What happens is, when there’s trauma present, the system goes into overwhelm or overload. It’s outside the window of tolerance, so we forget, the system forgets that it actually knows how to really regulate itself. By doing this, by specifically guiding a person to how to actually do this pendulation technique, it helps the nervous system remember that it actually does know how to regulate itself. We do this in places that are not really trigger places, or places of activation, to begin with, so they have practiced it and know that they can do it to start with.
Gina: That’s great. Go ahead.
Gretchen: That’s one way that the body can be used in working with trauma.

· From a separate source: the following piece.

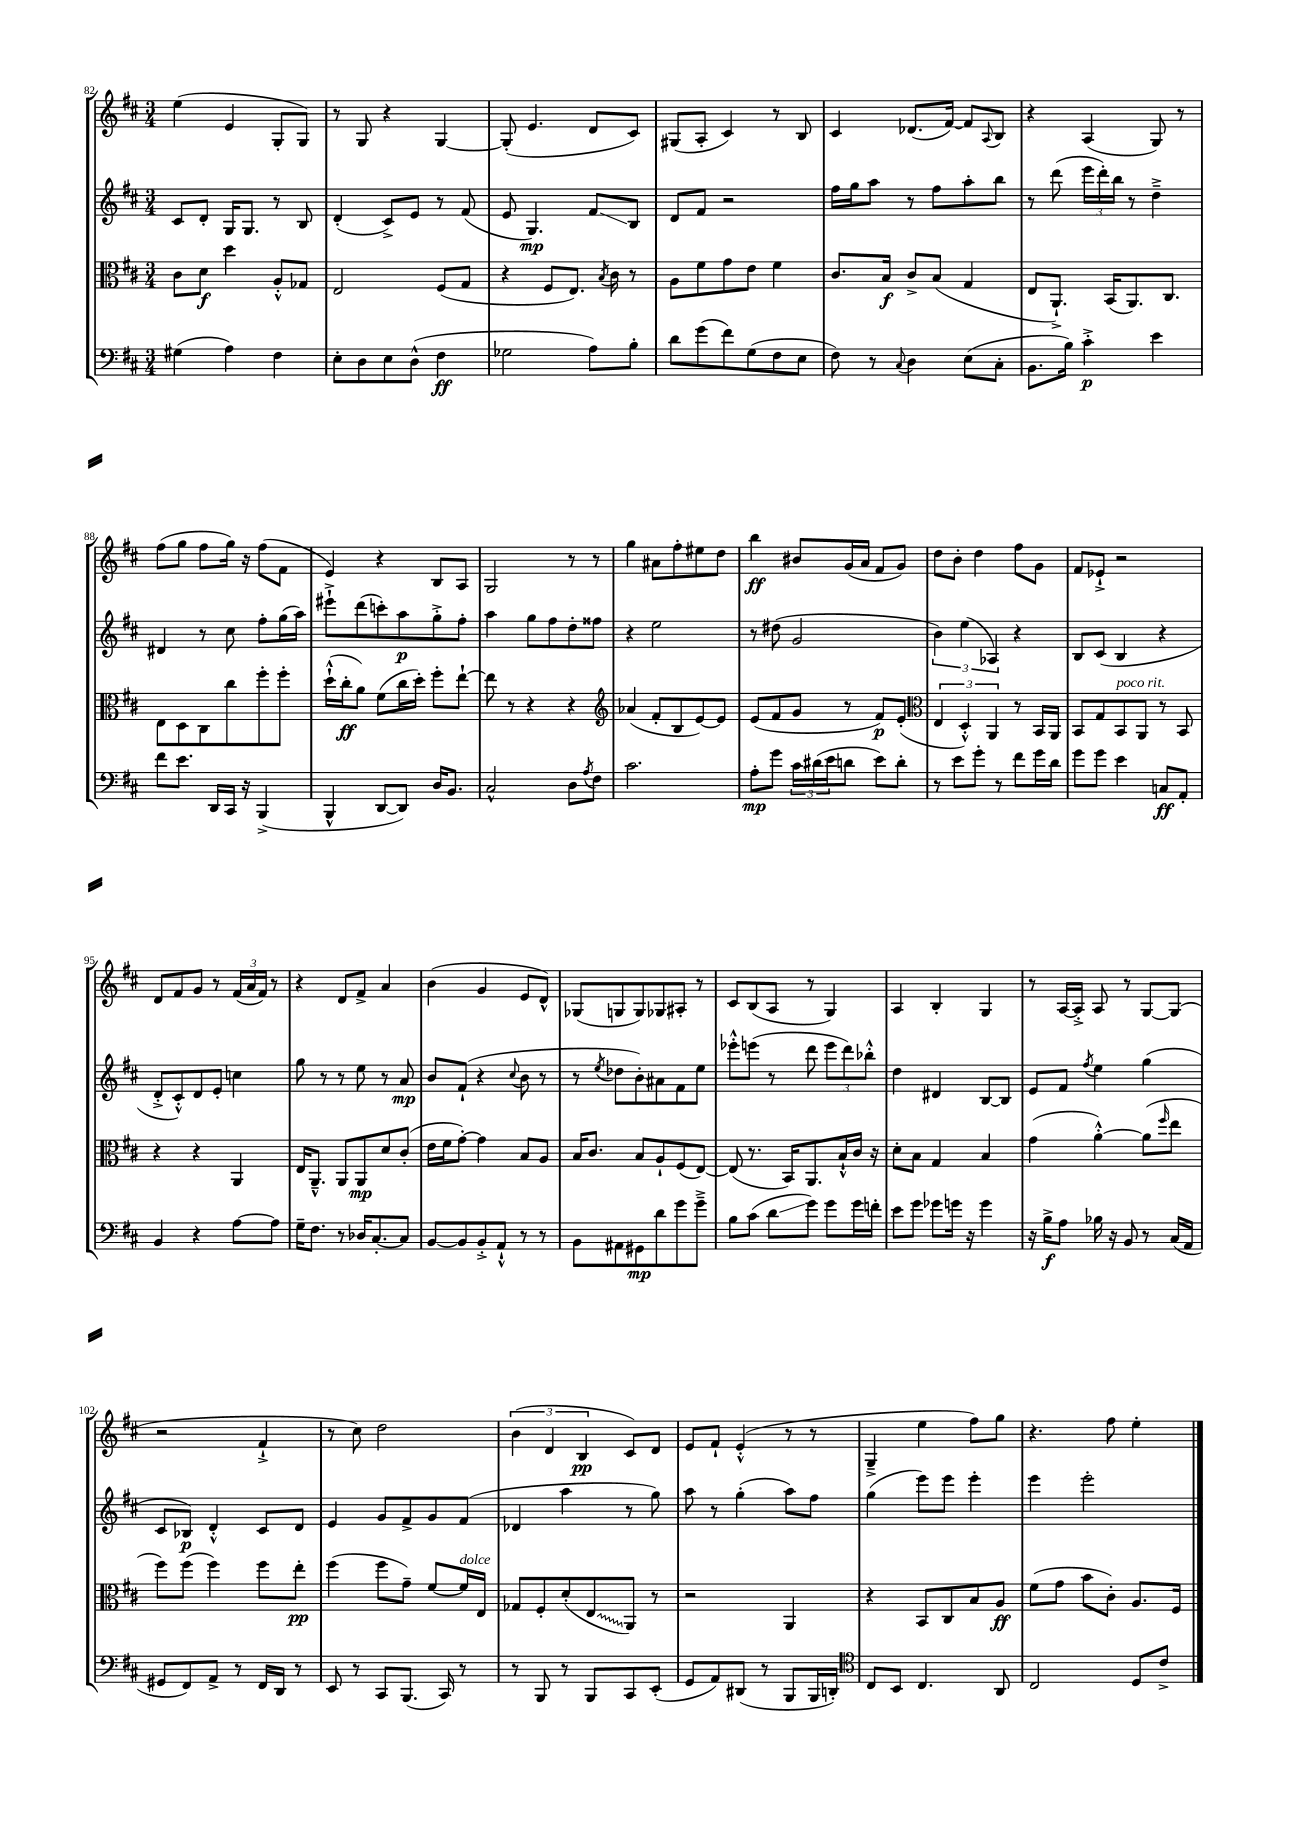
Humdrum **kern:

Gina: Wonderful, wonderful. Sounds like you have a really strong basis for working with clients who have, whether it’s really significant trauma, or even if it’s … I guess people don’t like using big T and little t trauma very much, because people would argue that trauma is trauma, and so do you work across a spectrum?
Gretchen: I do.
Gina: You do.
Gretchen: I do. Trauma really is, there’s a continuum. Really, you can tell the degree of trauma for each individual is different, and each situation will be different, and you can just tell by how much the system is activated. We tell that by just putting a number to it. Just like a pain level, when you go into a hospital, they ask you if it’s a zero or a 10, we can do the same thing using it that way.
Gina: Good. That’s good to know. Well, we always like to learn a little bit about the individual behind the services that you’re offering, and so I’m going to ask you a couple of questions that are a little bit more personal. What is an unusual habit or an absurd thing that you love?
Gretchen: Well, I think you can probably tell that just by looking at me.
Gina: I think you like color.
Gretchen: As you can see today, yes. I love bright color clothing. I love interesting clothing. Yeah. Because to me, part of the whole piece, especially around recovery, is, if I’m going to be abstinent and I can’t have fun, or can’t express myself authentically, what’s the point? I like to be able to express my joy and excitement about being in recovery, and one of the ways that I like to do that is by wearing interesting clothes.
Gina: Well, it suits you. It definitely suits you, which is great. If I were to play off the idea of the word harmony, what do you think it means to live a life in harmony?
Gretchen: Well, it’s interesting. I mean, it’s actually one of the things that drew me to this place, because I actually prefer the word harmony to balance, because balance sort of draws me back to my old … I’m sort of a person in recovery from perfectionism, so with balance, I’m always concerned that I’m not doing it perfectly. When there’s harmony, it feels like, “Oh, you know, this part of my life can be a little bit messy, and another part can be in order, and it’s okay, because that way there’s harmony.” It feels much more like it’s in the flow, and things can move gently and well together. It doesn’t have to have some sort of perfect exact way that everything has to be. I really prefer harmony, and I love harmonious things. I love the sound of harmonious music. I just like the sound of that word a lot better than I do balance.
Gina: Yeah. Thank you for sharing that, I like that. If someone wanted to access services at Soul Shine ( previously) Heart of the Matter how could they connect with you?
Gretchen: Well, they could email me from my website, which is www.boulderwomenstherapy.com, or they could call me at 720-500-5474.
Gina: Wonderful. Thank you so much, Gretchen, for taking the time to visit us here. It was great to meet you.
Gretchen: Totally my pleasure. Thanks so much for having me.